6 tn Or “rendered inoperative.” This is a difficult text to translate because it is not easy to find an English term which communicates well the essence of the author’s meaning, especially since legal terminology is involved. Many other translations use the term “abolish” (so NRSV, NASB, NIV), but this term implies complete destruction which is not the author’s meaning here. The verb καταργέω (katargew) can readily have the meaning “to cause someth. to lose its power or effectiveness” (BDAG 525 s.v. 2, where this passage is listed), and this meaning fits quite naturally here within the author’s legal mindset. A proper English term which communicates this well is “nullify” since this word carries the denotation of “making something legally null and void.” This is not, however, a common English word. An alternate term like “rendered inoperative [or ineffective]” is also accurate but fairly inelegant. For this reason, the translation retains the term “nullify”; it is the best choice of the available options, despite its problems.
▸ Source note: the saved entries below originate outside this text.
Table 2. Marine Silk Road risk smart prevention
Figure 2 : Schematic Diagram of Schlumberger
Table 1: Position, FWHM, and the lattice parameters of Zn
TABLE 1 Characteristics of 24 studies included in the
7 tn In this context the author is not referring to a new individual, but instead to a new corporate entity united in Christ (cf. BDAG 497 s.v. καινός 3.b: “All the Christians together appear as κ. ἄνθρωπος Eph 2:15”). This is clear from the comparison made between the Gentiles and Israel in the immediately preceding verses and the assertion in v. 14 that Christ “made both groups into one.” This is a different metaphor than the “new man” of Eph 4:24; in that passage the “new man” refers to the new life a believer has through a relationship to Christ.
8 tn Grk “in order to create the two into one new man.” Eph 2:14-16 is one sentence in Greek. A new sentence was started here in the translation for clarity since contemporary English is less tolerant of extended sentences.
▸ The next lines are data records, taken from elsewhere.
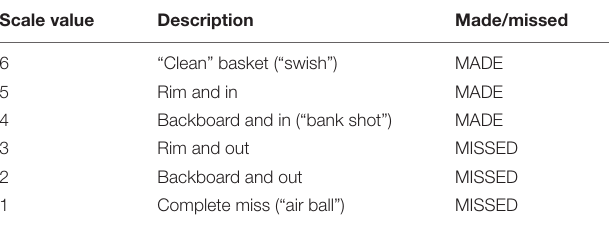
TABLE 1 | Six-point shot quality scale with descriptions of visual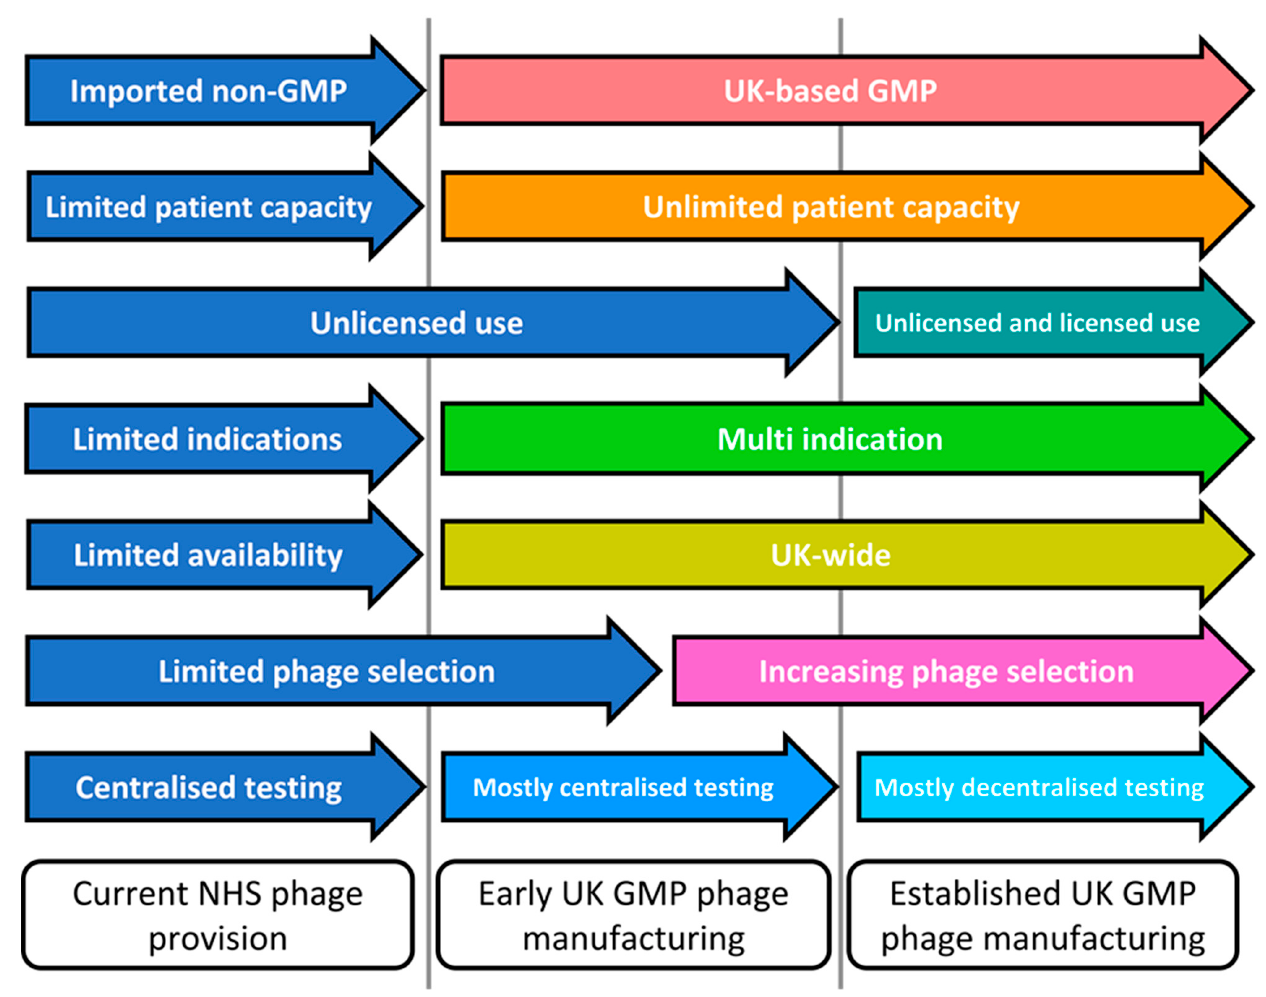
Figure 2. The current and future stages of UK phage therapy infrastructure.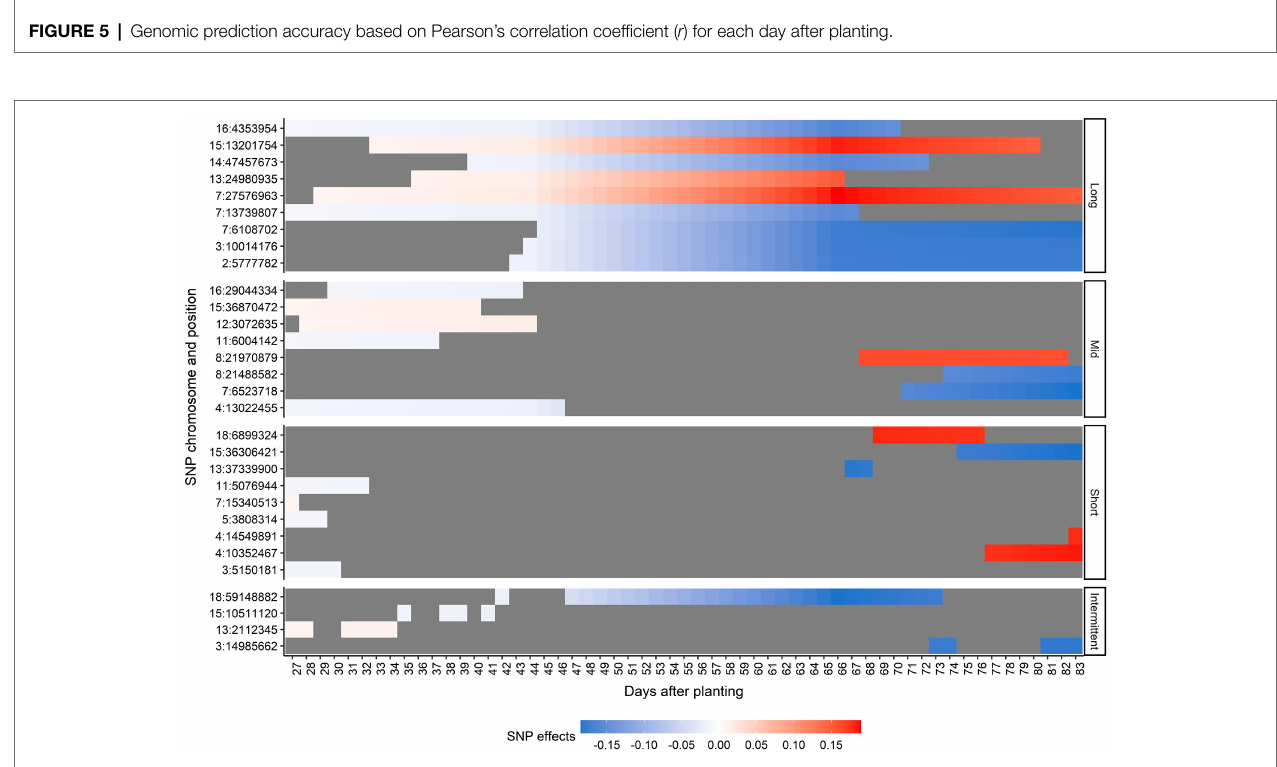
FIGURE 6 | Effects for the selected single-nucleotide polymorphisms (SNPs) across days after planting, in each duration category. Duration categories were defined as long-duration (SNPs present for more than 30 consecutive days), mid-duration (SNPs present for more than 10 consecutive days but less than 30), short-duration (SNPs present for less than 10 consecutive days), and intermittent (SNPs at different non-consecutive intervals). Each y-axis point corresponds to one SNP represented by the chromosome number and position in the soybean Williams 82 reference genome (Wm82.a2.v1; Diers et al., 2018). The blue scale represents negative effects and the red scale represents positive effects. The gray color indicates a zero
9 tn Grk “by killing the hostility in himself.”
10 tn Grk “having been built.”
11 sn Apostles and prophets. Because the prophets appear after the mention of the apostles and because they are linked together in 3:5 as recipients of revelation about the church, they are to be regarded not as Old Testament prophets, but as New Testament prophets.
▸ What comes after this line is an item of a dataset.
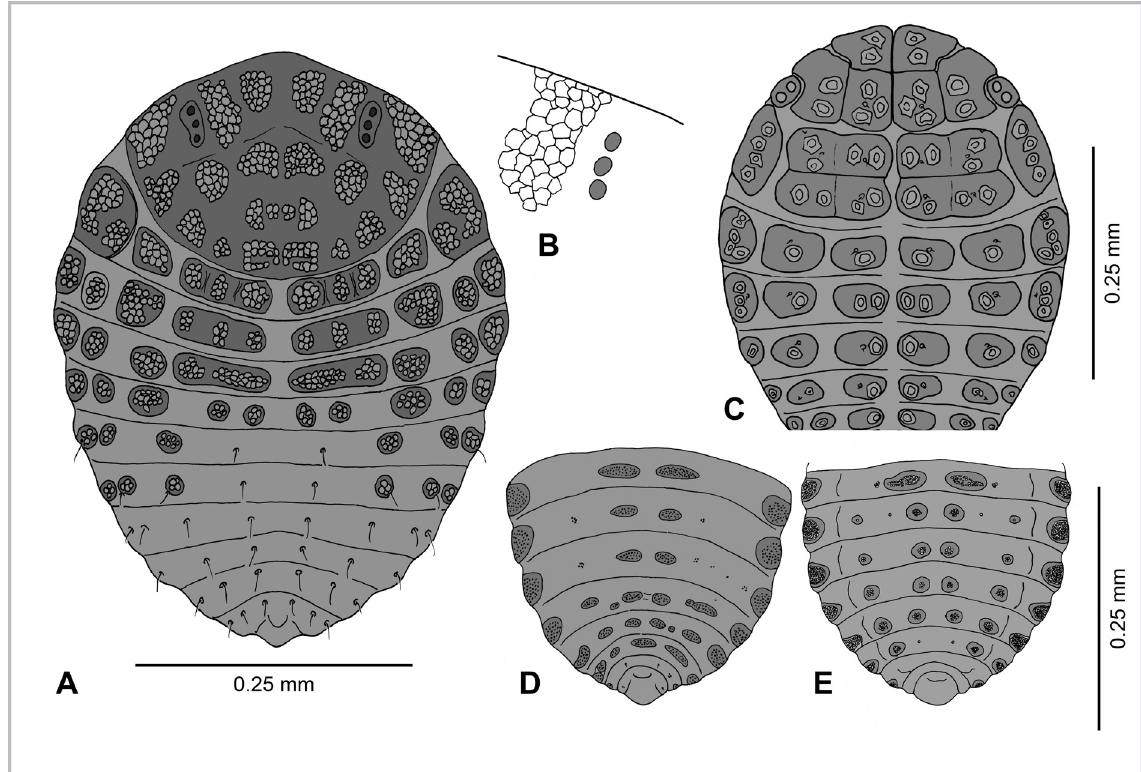
Fig. 80. Pineus (Pineus) cembrae (Cholodkovsky, 1888). A–B . Adult aptera; in B showing outer intraocular group of wax gland pits (after Inouye 1953, modified.). C . Hibernating nymph (after Inouye 1953, modified from Pashchenko 1988). D–E . Abdomen of gallicola (D) and sexupara (E) (after Börner, modified from Heie 2004).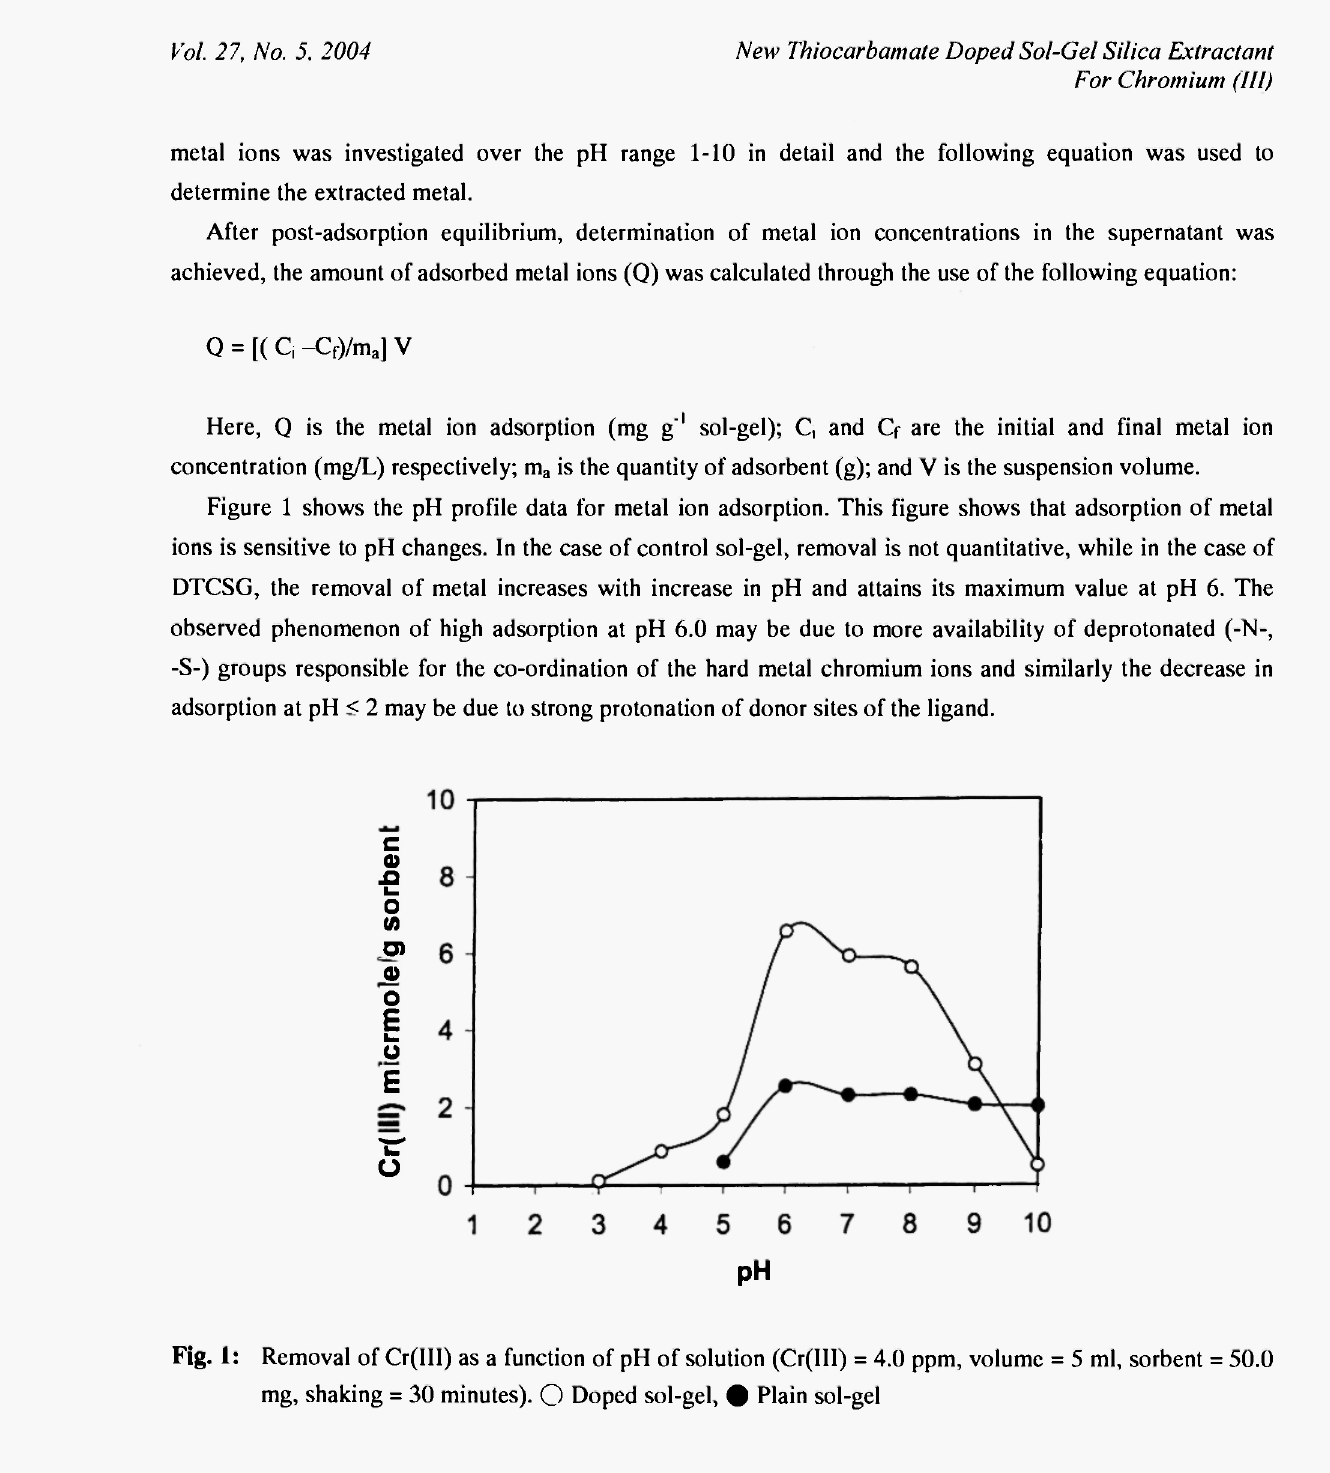
Fig. 1: Removal of Cr(III) as a function of pH of solution (Cr(III) = 4.0 ppm, volume = 5 ml, sorbent = 50.0 mg, shaking = 30 minutes). Ο Doped sol-gel, # Plain sol-gel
12 tn Grk “while Christ Jesus himself is” or “Christ Jesus himself being.”
13 tn Or perhaps “capstone” (NAB). The meaning of ἀκρογωνιαῖος (akrogwniaio") is greatly debated. The meaning “capstone” is proposed by J. Jeremias (TDNT 1:792), but the most important text for this meaning (T. Sol. 22:7-23:4) is late and possibly not even an appropriate parallel. The only place ἀκρογωνιαῖος is used in the LXX is Isa 28:16, and there it clearly refers to a cornerstone that is part of a foundation. Furthermore, the imagery in this context has the building growing off the cornerstone upward, whereas if Christ were the capstone, he would not assume his position until the building was finished, which vv. 21-22 argue against.
15 tc Although several important witnesses (א1 A C P 6 81 326 1739c 1881) have πᾶσα ἡ οἰκοδομή (pasa Jh oikodomh), instead of πᾶσα οἰκοδομή (the reading of א* B D F G Ψ 33 1739* Ï), the article is almost surely a scribal addition intended to clarify the meaning of the text, for with the article the meaning is unambiguously “the whole building.”
tn Or “every building.” Although “every building” is a more natural translation of the Greek, it does not fit as naturally into the context, which (with its emphasis on corporate unity) seems to stress the idea of one building.